## THINGS TO DO
- A) In the essay on Cuba's economy, restate the passage from "If the secret" up to and including "their production decline.", replacing "cigars" with "rum".
- B) According to the essay on Cuba's economy, why did Cuba open parts of its economy to tourists? Answer in one to three sentences.
- C) Continue the essay on Cuba's economy from its final sentence.

(EXTRACT begins)

If the secret to economic prosperity was the erection of Che Guevara murals, Cuba would be the wealthiest nation on Earth. Unfortunately, revolutions are meant as transitions between an inferior form of government, and one that is supposed to be better. Revolution itself isn’t a form of government and socialist sloganeering only takes you so far. In the end, you need to produce things that people need. As one Cuban pointed out, Cuba produces cigars, sugar and more Cubans. That isn’t exactly the making of an economy; ironically, since the advent of communism, all three have seen their production decline.
During my second day in Cuba, a very wise taxi driver tried to explain socialism to me as;
“A big puzzle where you spend years putting the pieces together, only to learn that the last few pieces won’t fit how you want them to. Therefore, every decade, you need to disassemble puzzle and put it back together again so that you can get more of the pieces to fit this time.”
A few devoted socialists humored me by explaining that Cuba had finally created a perfect socialist state without classes. It was working, except that the state didn’t earn any hard currency to pay for imports. Cuba had no choice, but to re-do the puzzle—the foreign currency piece would not fit, yet by redoing the puzzle, they unfortunately took a step away from socialism.
Cuba then opened up parts of the economy to tourists in an effort to attract foreign currency. At first, it was anticipated that tourists would choose to essentially seclude themselves in beach communities, surrounded by specially selected Cuban workers. The problem was that tourists had money to spend, and it didn’t all go to the state. Suddenly an unregulated market sprung up, driven by tourists.
In the communist critique of capitalism, whoever has the highest income, is the most valued in society. Today, in the tourist driven economy, prostitutes make the most, followed by tour guides, taxi drivers, bar keepers, waiters and anyone else who is paid in cash, either for services rendered or in tips. Meanwhile, doctors earn roughly US $20 a month while working for the state. Multiple people pointed out that if doctors are now choosing to become prostitutes and taxi drivers, how will there continue to be free health-care? It sounds like socialism in Cuba is having an existential crisis—is it time to re-do the puzzle?
As one very devoted former communist youth leader pointed out, “Cuba now needs a handful of millionaire businessmen—otherwise prostitutes will dominate the social strata. Too many people have seen spendable money in their hands from tourists, for us to go back to the old system. The current system isn’t tenable. Cuba will have to move forward and continue to liberalize the economy—there is no other choice.”
As investors, that is all that you need to know—they’re about to re-do the puzzle again—now, none of the pieces fit. Once you start to liberalize an economy, the trajectory is set—it will only accelerate from there.
It has already begun to accelerate. Despite turning economic mismanagement into a science, we saw many Cubans buying flat screen TVs and designer clothing. Somewhere between a massive black market economy, tourism and overseas remittances, many Cubans are actually doing quite well—which I did not expect. That said, the majority are still mired in a form of socialist inspired poverty, where their needs are taken care of, but they cannot get much more than basic food.

(EXTRACT ends)
(RECORDS SUPPLIED begins)

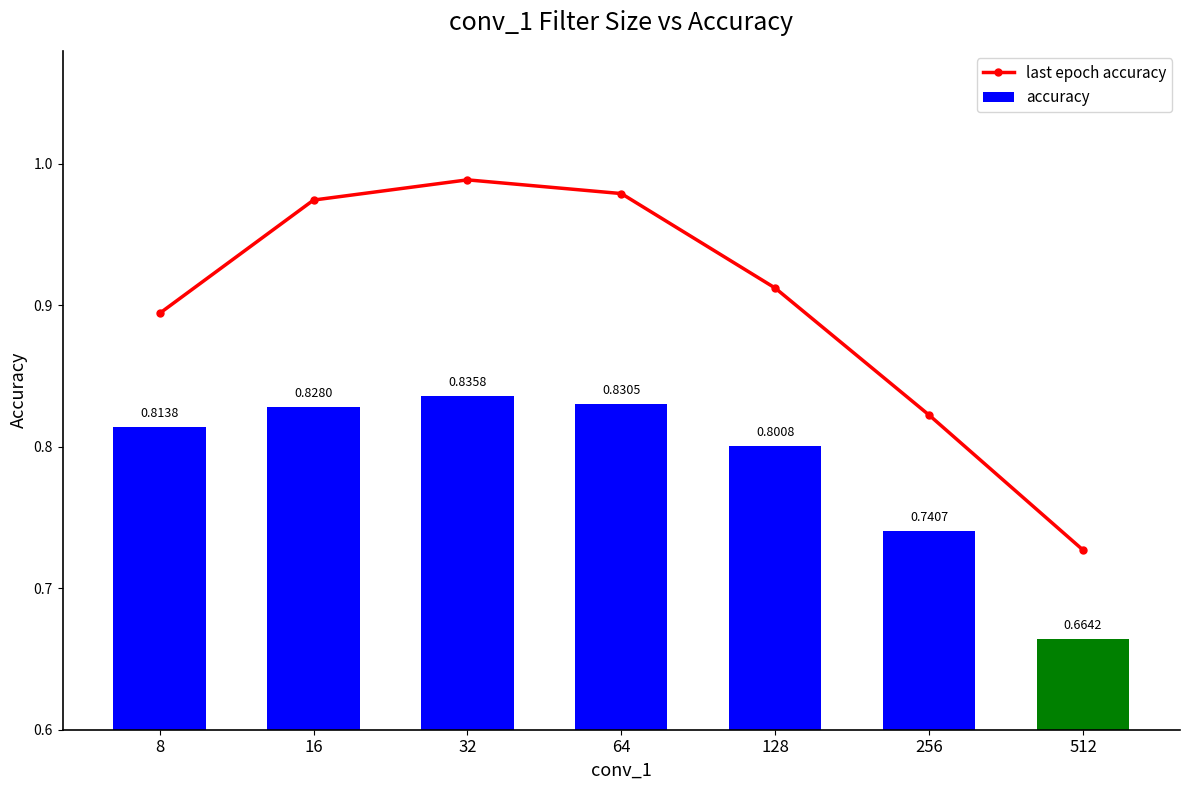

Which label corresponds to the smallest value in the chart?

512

(RECORDS SUPPLIED ends)
(RECORDS SUPPLIED begins)

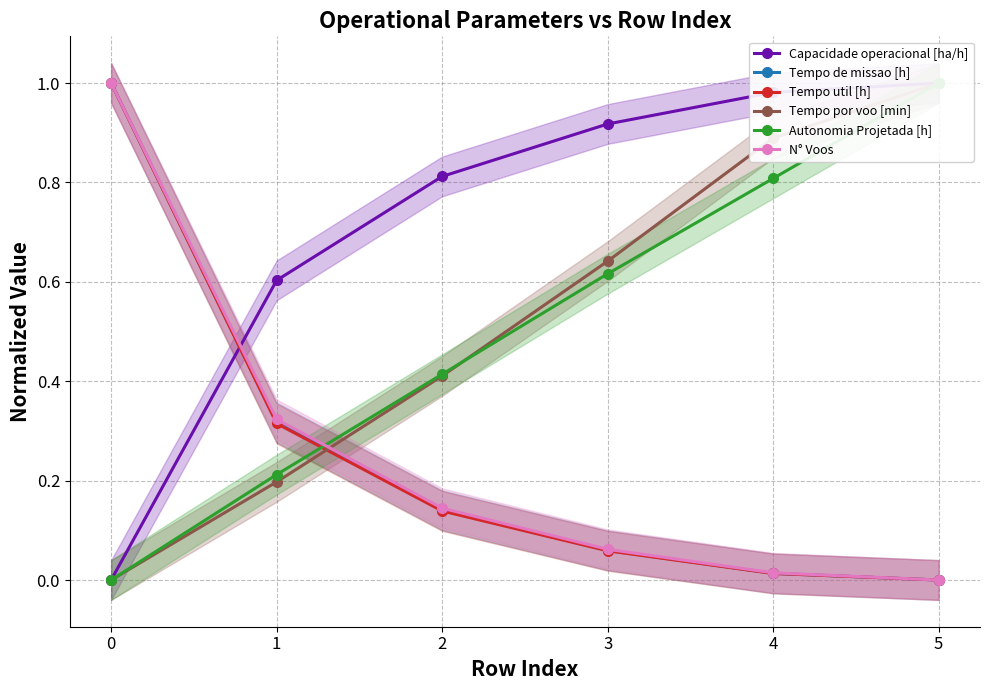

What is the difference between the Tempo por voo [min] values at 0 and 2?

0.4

(RECORDS SUPPLIED ends)

## RESPONSES
- A)
If the secret to economic prosperity was the erection of Che Guevara murals, Cuba would be the wealthiest nation on Earth. Unfortunately, revolutions are meant as transitions between an inferior form of government, and one that is supposed to be better. Revolution itself isn’t a form of government and socialist sloganeering only takes you so far. In the end, you need to produce things that people need. As one Cuban pointed out, Cuba produces rum, sugar and more Cubans. That isn’t exactly the making of an economy; ironically, since the advent of communism, all three have seen their production decline.

- B) Cuba opened parts of its economy to tourists to attract foreign currency. The state earned no hard currency with which to pay for imports.

- C)
The situation with the currency is emblematic of the problems created by Socialism. The National Peso (CUP) is used by the government to pay government employees or the majority of the people. Meanwhile, the Convertible Peso (CUC) is meant for the tourist economy and only supposed to be accepted by certain businesses catering to tourists. In theory, one US Dollar is worth one CUC which is worth 25 CUP. Of course, in Cuba, it doesn’t work that way. At the government run exchange booths, $100 US Dollars are worth 87 CUC—talk about a wide spread. Meanwhile, CUC cannot convert back to US Dollars and the government mandates that all transactions happen at a handful of government exchange booths. No one will take US Dollars in a transaction outside of the exchange counters and Cubans are not allowed to possess US Dollars. Finally, the vast majority of stores will only take CUC for transactions and will refuse to take CUP—which is what most Cubans actually have.
So you enter the country with US Dollars, convert them into CUC at a horrible spread, but get most of your change back in the CUP that no one will accept. It is like the county fair where you have to buy either food tickets or ride tickets and you always end up with too many of one and not enough of the other. They might cost the same per ticket, but you cannot exchange them for each other. Meanwhile, the kid running the tilt-a-whirl will let you pay a dollar to ride it instead of 8 tickets because he wants to pocket the money. On the way out, you give the food tickets to some cute kid in line because you can only eat so much fried dough before your stomach decides the matter for you. Cuba is that dysfunctional carnival.
After the first time that I exchanged for CUC, I wised up to the fact that all the hotel employees are tipped in CUC yet desperate for US Dollars. I have been to many black markets in my life, but exchanging currency in Cuba has the feel of a drug deal, because it is equally illegal. In the bowls of the luggage storage rooms of various hotels, I asked why the bellhops would give me parity or better for my US Dollars.
“Castro says I cannot have it, so I probably want it.”
“When I escape this stupid island, my CUC won’t be worth much in Miami.”
“I can only pay the bribe for my travel visa in US Dollars. Since I won’t return from my travel, I won’t need CUC.”
Like most things in Cuba, there is an element of the surreal in everyday life, but that is to be expected when a government tries to interfere in the economy.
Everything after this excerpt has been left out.